— Prompt —
Read each of the lines below and tally those with "none"; the tally is the whole answer.

— Task input —
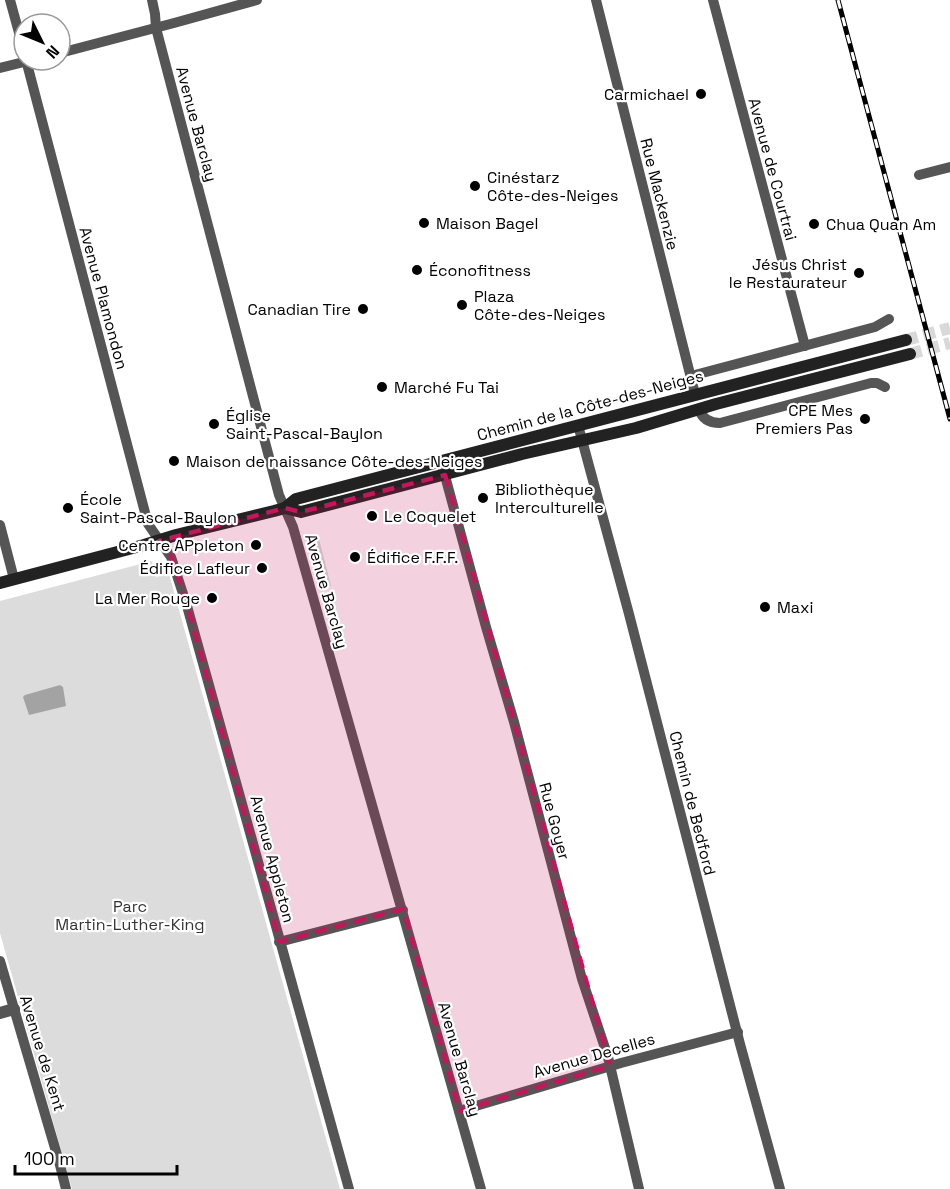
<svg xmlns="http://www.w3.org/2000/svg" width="950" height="1189" font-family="'Space Grotesk',sans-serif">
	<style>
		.green { fill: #dcdcdc }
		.water { fill: #a3a3a3 }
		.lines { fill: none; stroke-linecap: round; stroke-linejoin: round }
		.secondary-tunnel { stroke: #d9d9d9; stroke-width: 12; stroke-dasharray: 12 6; stroke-linecap: butt }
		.minor { stroke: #555; stroke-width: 10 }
		.tertiary { stroke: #555; stroke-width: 12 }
		.secondary { stroke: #222; stroke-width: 12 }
		.rail-casing { stroke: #000; stroke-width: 5 }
		.rail { stroke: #fff; stroke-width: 3; stroke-dasharray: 9; stroke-linecap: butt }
		.marked { fill: #c2185b; fill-opacity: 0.2; stroke: #c2185b; stroke-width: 4.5; stroke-dasharray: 12 8; stroke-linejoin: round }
		.poi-dot { fill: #000; stroke: #fff; stroke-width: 2 }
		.labels { text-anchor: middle; stroke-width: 4.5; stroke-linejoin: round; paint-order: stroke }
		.poi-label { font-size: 16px; fill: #000; stroke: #fff; text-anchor: start }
		.street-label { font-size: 16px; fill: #000; stroke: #fff }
		.park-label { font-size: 16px; fill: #333; stroke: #fff }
	</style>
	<rect width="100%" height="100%" fill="#fff"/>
	<!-- green -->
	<g class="green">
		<path d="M 319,539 L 331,586 L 324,588 L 311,541 Z"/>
		<path d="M 152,561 L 156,577 L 169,574 L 340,1189 L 72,1189 L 0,933 L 0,601 Z"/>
	</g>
	<!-- water -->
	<path class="water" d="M 60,685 L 63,687 L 66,706 L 29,715 L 23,697 L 25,695 Z"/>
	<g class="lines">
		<!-- secondary-tunnel -->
		<g class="secondary-tunnel">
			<path d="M 906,340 L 950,328"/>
			<path d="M 910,354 L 950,343"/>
		</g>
		<!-- minor -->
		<g class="minor">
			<path d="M 10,0 L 24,51"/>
			<path d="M 152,0 L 155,14 L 156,28 L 279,495 L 293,527 L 481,1189"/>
			<path d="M 596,0 L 695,394"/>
			<path d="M 713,0 L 805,346"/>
			<path d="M 60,53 L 174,23 L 257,0"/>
			<path d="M 26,60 L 148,524 L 171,557 L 187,606 L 349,1189"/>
			<path d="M 0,68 L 32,60"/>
			<path d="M 919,175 L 950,167"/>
			<path d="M 691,376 L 875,327 L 889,319"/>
			<path d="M 699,409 C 702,419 709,423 720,423 L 871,383 L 877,383 L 885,387"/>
			<path d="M 578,425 L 629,614 L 740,1044 L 780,1189"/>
			<path d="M 441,461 L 486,627 L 514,722 L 582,979 L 608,1057 L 639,1189"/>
			<path d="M 0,525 L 14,579"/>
			<path d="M 279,942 L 403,910"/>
			<path d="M 0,961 L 60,1165 L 66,1189"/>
			<path d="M 459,1111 L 621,1063 L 738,1032"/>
		</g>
		<!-- tertiary -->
		<path class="tertiary" d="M 0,1013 L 14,1009"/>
		<!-- secondary -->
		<g class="secondary">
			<path d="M 285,508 L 296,499 L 906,340"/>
			<path d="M 0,583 L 144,545 L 176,535 L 274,511 L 285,508 L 301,512 L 522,454 L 636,428 L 716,404 L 910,354"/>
		</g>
		<defs>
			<path id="rail" d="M 838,0 L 950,419"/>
		</defs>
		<!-- rail casing -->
		<use href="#rail" class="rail-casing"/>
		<!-- rail -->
		<use href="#rail" class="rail"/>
	</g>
	<!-- marked area -->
	<path class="marked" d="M 445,475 L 610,1066 L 459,1111 L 403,909 L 279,942 L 187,606 L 171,557 L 159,541 L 285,508 L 301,512 Z"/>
	<!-- markers -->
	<g class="poi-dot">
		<circle cx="701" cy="94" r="6"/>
		<circle cx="475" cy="186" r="6"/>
		<circle cx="424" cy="223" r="6"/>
		<circle cx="814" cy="224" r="6"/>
		<circle cx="417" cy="270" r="6"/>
		<circle cx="859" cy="273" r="6"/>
		<circle cx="462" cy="305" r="6"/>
		<circle cx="363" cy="309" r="6"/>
		<circle cx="382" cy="387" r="6"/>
		<circle cx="865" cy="419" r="6"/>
		<circle cx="214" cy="424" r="6"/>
		<circle cx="174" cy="461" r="6"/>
		<circle cx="483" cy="498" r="6"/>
		<circle cx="68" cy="508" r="6"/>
		<circle cx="372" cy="516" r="6"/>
		<circle cx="256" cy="545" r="6"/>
		<circle cx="355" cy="557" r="6"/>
		<circle cx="262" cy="568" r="6"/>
		<circle cx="212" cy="598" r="6"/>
		<circle cx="765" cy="607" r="6"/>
	</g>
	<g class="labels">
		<!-- poi labels -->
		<g class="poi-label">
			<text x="689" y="100" text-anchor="end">Carmichael</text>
			<text x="487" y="183">Cinéstarz<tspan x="487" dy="18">Côte-des-Neiges</tspan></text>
			<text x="436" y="229">Maison Bagel</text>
			<text x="826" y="230">Chua Quan Am</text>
			<text x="847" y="270" text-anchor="end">Jésus Christ<tspan x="847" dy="18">le Restaurateur</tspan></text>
			<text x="429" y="276">Éconofitness</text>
			<text x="474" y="302">Plaza<tspan x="474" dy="18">Côte-des-Neiges</tspan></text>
			<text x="351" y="315" text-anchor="end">Canadian Tire</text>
			<text x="394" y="393">Marché Fu Tai</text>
			<text x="853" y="416" text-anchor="end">CPE Mes<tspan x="853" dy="18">Premiers Pas</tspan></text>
			<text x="226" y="421">Église<tspan x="226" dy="18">Saint-Pascal-Baylon</tspan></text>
			<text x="186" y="467">Maison de naissance Côte-des-Neiges</text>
			<text x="495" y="495">Bibliothèque<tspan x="495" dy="18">Interculturelle</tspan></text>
			<text x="80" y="505">École<tspan x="80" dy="18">Saint-Pascal-Baylon</tspan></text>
			<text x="384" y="522">Le Coquelet</text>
			<text x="244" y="551" text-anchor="end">Centre APpleton</text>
			<text x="367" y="563">Édifice F.F.F.</text>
			<text x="250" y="574" text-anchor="end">Édifice Lafleur</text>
			<text x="200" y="604" text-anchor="end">La Mer Rouge</text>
			<text x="777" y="613">Maxi</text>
		</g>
		<!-- street labels -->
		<g class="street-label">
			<text transform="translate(197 124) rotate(75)" y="6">Avenue Barclay</text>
			<text transform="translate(773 169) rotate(75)" y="6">Avenue de Courtrai</text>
			<text transform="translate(660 194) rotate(76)" y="6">Rue Mackenzie</text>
			<text transform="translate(104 298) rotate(75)" y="6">Avenue Plamondon</text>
			<text transform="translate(590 405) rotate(-15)" y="6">Chemin de la Côte-des-Neiges</text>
			<text transform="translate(327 591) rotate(74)" y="6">Avenue Barclay</text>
			<text transform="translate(693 803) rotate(76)" y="6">Chemin de Bedford</text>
			<text transform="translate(555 821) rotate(75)" y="6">Rue Goyer</text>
			<text transform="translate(273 859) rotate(75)" y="6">Avenue Appleton</text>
			<text transform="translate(43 1053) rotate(73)" y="6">Avenue de Kent</text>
			<text transform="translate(594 1055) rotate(-16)" y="6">Avenue Decelles</text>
			<text transform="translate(460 1059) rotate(74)" y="6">Avenue Barclay</text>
		</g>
		<!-- park labels -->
		<g class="park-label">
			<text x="130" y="912">Parc<tspan x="130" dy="18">Martin-Luther-King</tspan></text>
		</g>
	</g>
	<!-- north arrow -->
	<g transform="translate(42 42) rotate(133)"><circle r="28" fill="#ffffff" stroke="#999999" stroke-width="1.5"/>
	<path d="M0-4.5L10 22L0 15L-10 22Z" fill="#000000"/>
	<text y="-9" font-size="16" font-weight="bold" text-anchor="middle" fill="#000000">N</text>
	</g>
	<!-- scale -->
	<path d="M15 1165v9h162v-9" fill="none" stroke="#000000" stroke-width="3"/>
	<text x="24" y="1165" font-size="18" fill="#000000" stroke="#ffffff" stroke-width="4.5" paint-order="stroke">100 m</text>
</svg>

— The answer —
2